** POTONGAN TEKS **
• • • • •

Obituari Profesor Gondomono, Sang Pemantik Kajian Budaya Tionghoa

By Agni Malagina, Senin, 3 Februari 2020 | 14:08 WIB
Profesor Gondomono dalam Nabil Award diselenggarakan oleh Yayasan Nabil pada 2013. (Agni Malagina)

Nama Profesor Gondomono tidak dapat dipisahkan dari perkembangan sejarah Sinologi di Indonesia. Dia merupakan salah satu murid ‘Bapak Sinologi Indonesia’ Tjan Tjoe Som, yang mendorong Gondomono menjadi sinolog sekaligus antropolog terkemuka di bidang penelitian tentang Tionghoa dan kajian mengenai orang Tionghoa  di Universitas Indonesia. Semangatnya mengabdi untuk ilmu pengetahuan dan perkembangan sinologi telah mendorongnya untuk mempelajari kebudayaan Han secara menyeluruh baik ‘kebudayaan agung’ maupun ‘kebudayaan jelata’ untuk memperoleh pengetahuan yang menyeluruh tentang Tionghoa. Baginya, membicarakan suatu masyarakat berarti harus membicarakan kebudayaannya.

• • • • •

** YANG HARUS DIKERJAKAN **
Tentukan apakah tiap pernyataan berikut sesuai dengan obituari di atas, jawab ya atau tidak, dan kutip kata-kata obituari yang menentukan jawaban itu. (a) Gondomono adalah murid Tjan Tjoe Som. (b) Gondomono hanya mempelajari ‘kebudayaan agung’ bangsa Han. (c) Bagi Gondomono, membicarakan suatu masyarakat berarti harus membicarakan kebudayaannya.

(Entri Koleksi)
• • • • •

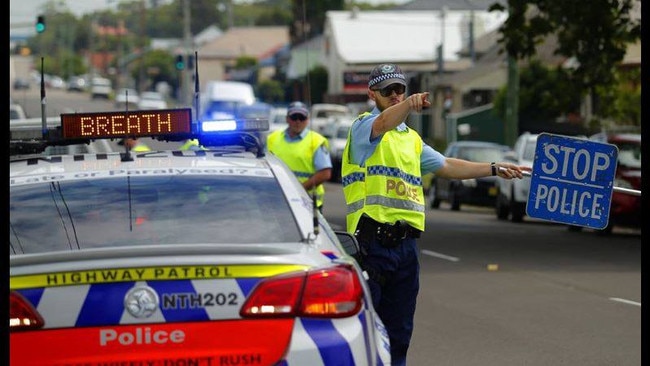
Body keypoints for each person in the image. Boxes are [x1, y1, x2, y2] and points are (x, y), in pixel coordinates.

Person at [341, 63, 531, 365]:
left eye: (399, 89)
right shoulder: (364, 126)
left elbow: (447, 165)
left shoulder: (411, 140)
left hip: (406, 248)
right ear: (371, 94)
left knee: (400, 334)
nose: (395, 95)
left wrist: (494, 168)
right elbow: (383, 124)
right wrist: (406, 105)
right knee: (366, 332)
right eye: (387, 90)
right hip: (371, 244)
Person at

• • • • •

** HASIL TUGAS **
(a) Ya: “Dia merupakan salah satu murid ‘Bapak Sinologi Indonesia’ Tjan Tjoe Som”.
(b) Tidak: “mempelajari kebudayaan Han secara menyeluruh baik ‘kebudayaan agung’ maupun ‘kebudayaan jelata’”.
(c) Ya: “Baginya, membicarakan suatu masyarakat berarti harus membicarakan kebudayaannya.”